We are currently waiting for the HPC team to implement a permanent solution. The delay is due to the need to establish new usage rules for the scratch space, which is taking some time.

Hopefully, the situation will be resolved soon (before having to pay for simulations that crash mid-way due to storage issue).

Best,
Ludovic

Quentin.Vagne · December 17, 2024, 1:01pm

Thanks for the reply!! Also now it seems that slurm is down? At least on my side?

Quentin.Vagne · December 18, 2024, 8:20am

Alright, slurm is back up, thanks to the person who fixed it!

And yeah, I moved my code to the normal home folder and file writing is clearly faster, even though it’s still quite slow.

Yann.Sagon · December 18, 2024, 3:24pm

Thank you for your message. I’d just like to clarify that your message is not an official response. We (hpc team) are not aware that the scratch storage hasn’t been working properly for the last 4-5 months. What we have been facing is users filling up the storage and forgetting to clear all their temporary files. So yes, what has happened is that the storage has been full a couple of times, this isn’t the case yet as we have deleted many inactive users with their associated data (up to 30TB for some of them!). So we’ll be forced to enforce quotas next year.

We have three clusters to manage and plenty of other issues to solve as well, thanks for your patience.

We hope to get a lot of money to buy faster storage

Yann.Sagon · December 18, 2024, 3:28pm

Can you please share your sbatch file so we can check which storage location you are using and what resource you use?

We remind you that you can as well request fast storage and use the local scratch.

https://doc.eresearch.unige.ch/hpc/storage_on_hpc#cluster_storage

Quentin.Vagne · February 19, 2025, 10:14am

Hi,

Sorry for the extremely late answer. I didn’t see that there were new messages in the thread since I’m not regularly browsing the forum. (Side note: I looked at ways to enable to receive forum notifications by email, but I didn’t find any?).

I think that my answer now will probably be not so relevant anymore with the new policy on deleting scratch files. But basically my sbatch file is always something like that:

#!/bin/sh
#SBATCH --job-name XXX
#SBATCH --error out_err
#SBATCH --output out_stdout
#SBATCH --ntasks 1
#SBATCH --cpus-per-task 3
#SBATCH --partition shared-cpu
#SBATCH --time 2:00:00

srun ./hlEmptyApp

I was running a finite element code from my scratch folder “/home/users/v/vagne/scratch/”. It was writing small files (1.2MB) every simulation step, and the simulation steps were quite slow (so it was not trying to write 15 files per second).

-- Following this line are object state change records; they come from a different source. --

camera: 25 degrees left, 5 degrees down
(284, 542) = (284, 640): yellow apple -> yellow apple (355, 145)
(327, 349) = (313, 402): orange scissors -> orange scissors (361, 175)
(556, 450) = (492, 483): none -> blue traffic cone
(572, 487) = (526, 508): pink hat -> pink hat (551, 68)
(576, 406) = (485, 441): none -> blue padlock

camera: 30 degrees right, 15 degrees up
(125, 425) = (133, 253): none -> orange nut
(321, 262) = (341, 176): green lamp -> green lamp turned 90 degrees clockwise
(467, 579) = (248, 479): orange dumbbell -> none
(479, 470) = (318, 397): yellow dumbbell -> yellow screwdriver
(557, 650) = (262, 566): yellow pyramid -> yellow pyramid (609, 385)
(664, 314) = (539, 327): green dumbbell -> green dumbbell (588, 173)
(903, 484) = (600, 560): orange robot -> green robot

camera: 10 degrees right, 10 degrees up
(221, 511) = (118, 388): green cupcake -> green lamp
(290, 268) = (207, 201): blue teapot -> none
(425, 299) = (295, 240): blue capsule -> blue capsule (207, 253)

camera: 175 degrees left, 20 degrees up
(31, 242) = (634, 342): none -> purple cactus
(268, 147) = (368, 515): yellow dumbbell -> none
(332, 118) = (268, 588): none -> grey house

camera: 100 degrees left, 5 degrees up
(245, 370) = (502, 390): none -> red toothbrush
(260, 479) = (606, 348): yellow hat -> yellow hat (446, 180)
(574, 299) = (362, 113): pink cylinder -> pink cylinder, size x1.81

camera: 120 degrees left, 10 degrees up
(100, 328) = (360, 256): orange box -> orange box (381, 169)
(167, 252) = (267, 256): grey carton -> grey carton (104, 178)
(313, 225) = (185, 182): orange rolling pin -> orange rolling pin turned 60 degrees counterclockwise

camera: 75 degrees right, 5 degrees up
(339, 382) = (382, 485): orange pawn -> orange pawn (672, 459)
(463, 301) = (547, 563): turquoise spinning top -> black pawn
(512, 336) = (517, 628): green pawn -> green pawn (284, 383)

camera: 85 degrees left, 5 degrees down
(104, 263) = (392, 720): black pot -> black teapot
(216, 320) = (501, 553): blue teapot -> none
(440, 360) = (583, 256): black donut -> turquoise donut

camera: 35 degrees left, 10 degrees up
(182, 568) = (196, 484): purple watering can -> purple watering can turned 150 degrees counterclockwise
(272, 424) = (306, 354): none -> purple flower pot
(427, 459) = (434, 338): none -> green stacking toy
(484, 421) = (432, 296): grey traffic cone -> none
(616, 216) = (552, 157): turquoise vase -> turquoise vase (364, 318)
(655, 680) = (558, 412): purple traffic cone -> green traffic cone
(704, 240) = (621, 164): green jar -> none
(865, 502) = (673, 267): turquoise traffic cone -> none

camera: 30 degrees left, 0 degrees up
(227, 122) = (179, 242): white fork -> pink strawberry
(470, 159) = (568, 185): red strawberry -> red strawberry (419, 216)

I took care to login on the compute node and check the cpu usage of my code, which was sitting at almost 0 percent during file writing, indicating that the program was limited by the file writing step. I also checked using “ls” and could see the file size slowly increase, showing that the writing process was slow, I guess?

I would assume ultimately, that at the time I was running the simulation, maybe the scratch storage was particularly full or heavily being read from/written on?

I will start running simulations again soon, after the current maintenance is over. I can try to run them on scratch again to see if the situation is different.

Thanks for the help.

Yann.Sagon · February 20, 2025, 1:13pm

Dear Quentin,

I’ve added a quick how to here: hpc:faq [eResearch Doc]

You can check with something like “htop” if the process appears with a “D” state it is waiting on I/O.

Can you try to write the file to /scratch instead which is a local storage on the compute node. My suggestion is that you synchronize the file every N steps to your central scratch space? Anyway, maybe the issue was temporary, let us know if it is working as expected.

Best